The Wells Property Market
The Wells housing market is characterised by strong demand and limited supply. The city's conservation area status and historic built environment mean new development is tightly controlled, and the total stock of available properties remains relatively constrained. This structural scarcity has helped support house prices even during periods of wider market softness, and buyers continue to compete for homes in the most sought-after streets near the cathedral and the marketplace.
Average house prices in Wells sit at approximately £310,000, though the range is wide. Stone-built cottages and terraced townhouses closer to the city centre often trade at a premium, while modern estates on the outskirts of the city offer more affordable entry points. The mix of property types means remortgage opportunities exist across a broad spectrum of loan-to-value ratios, from homeowners with very small residual mortgages to those who bought more recently with smaller deposits.
The city benefits from good transport connections for its size, with the A39 and A371 providing road access to Bath, Glastonbury, and the M5 corridor. Bristol is reachable in under an hour, and Bath is closer still. This accessibility to two major cities has made Wells increasingly attractive to remote and hybrid workers who want to escape urban living without sacrificing proximity to large employment centres — a trend that has supported buyer demand and, by extension, property values in recent years.
Why Wells Homeowners Remortgage
The most common reason Wells homeowners remortgage is to avoid falling onto their lender's standard variable rate when an existing fixed-rate deal expires. Standard variable rates are set at the lender's discretion and typically sit significantly above the rates available on new fixed-rate products. On a mortgage of £200,000 — a common balance for a homeowner in Wells who has been making repayments for several years — even a two percentage point difference in rate amounts to several hundred pounds per month in additional interest.
Equity release is another major motivation. Many Wells homeowners who purchased five or more years ago have seen their properties appreciate meaningfully. A homeowner who bought a stone terrace in the city centre for £240,000 a decade ago may now own a property worth considerably more. That equity can be accessed through a remortgage to fund works that are particularly relevant in a city full of older stock: structural repairs, energy efficiency improvements, kitchen renovations, or extensions where the planning framework permits. Investing in a period property tends to preserve or enhance value, making equity release for this purpose especially well suited.

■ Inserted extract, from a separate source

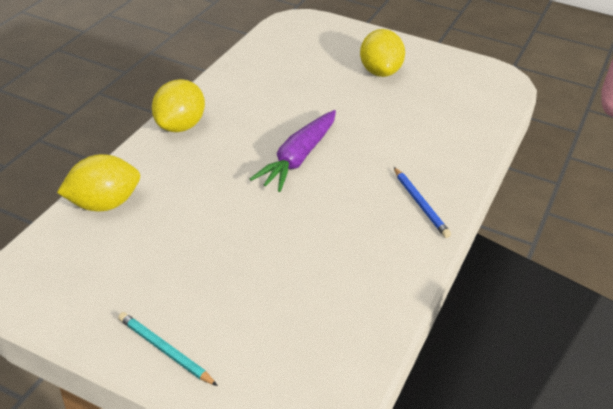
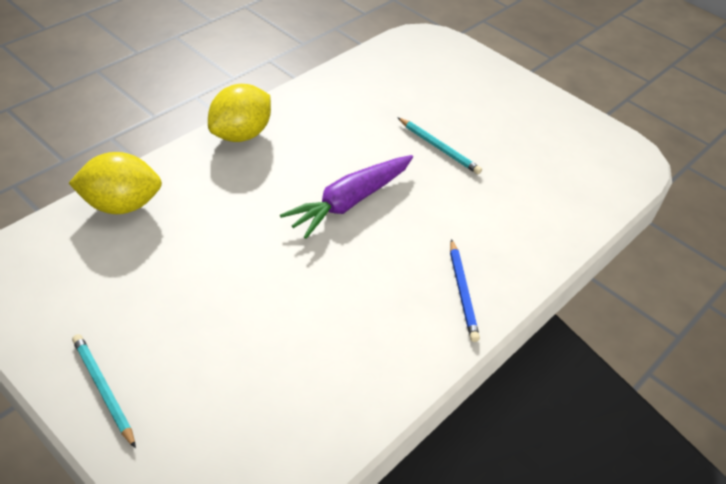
camera: 15 degrees right, 5 degrees up
(349, 102) = (438, 148): none -> turquoise pencil
(380, 72) = (491, 119): yellow lemon -> none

Some Wells homeowners remortgage to adjust their mortgage term — either extending it to reduce monthly payments during a period of financial pressure, or shortening it to accelerate the paydown of capital as incomes increase. Others remortgage following a life change such as a separation, the addition of a partner to the mortgage, or a move from employed to self-employed work, all of which require a new mortgage agreement to reflect changed circumstances.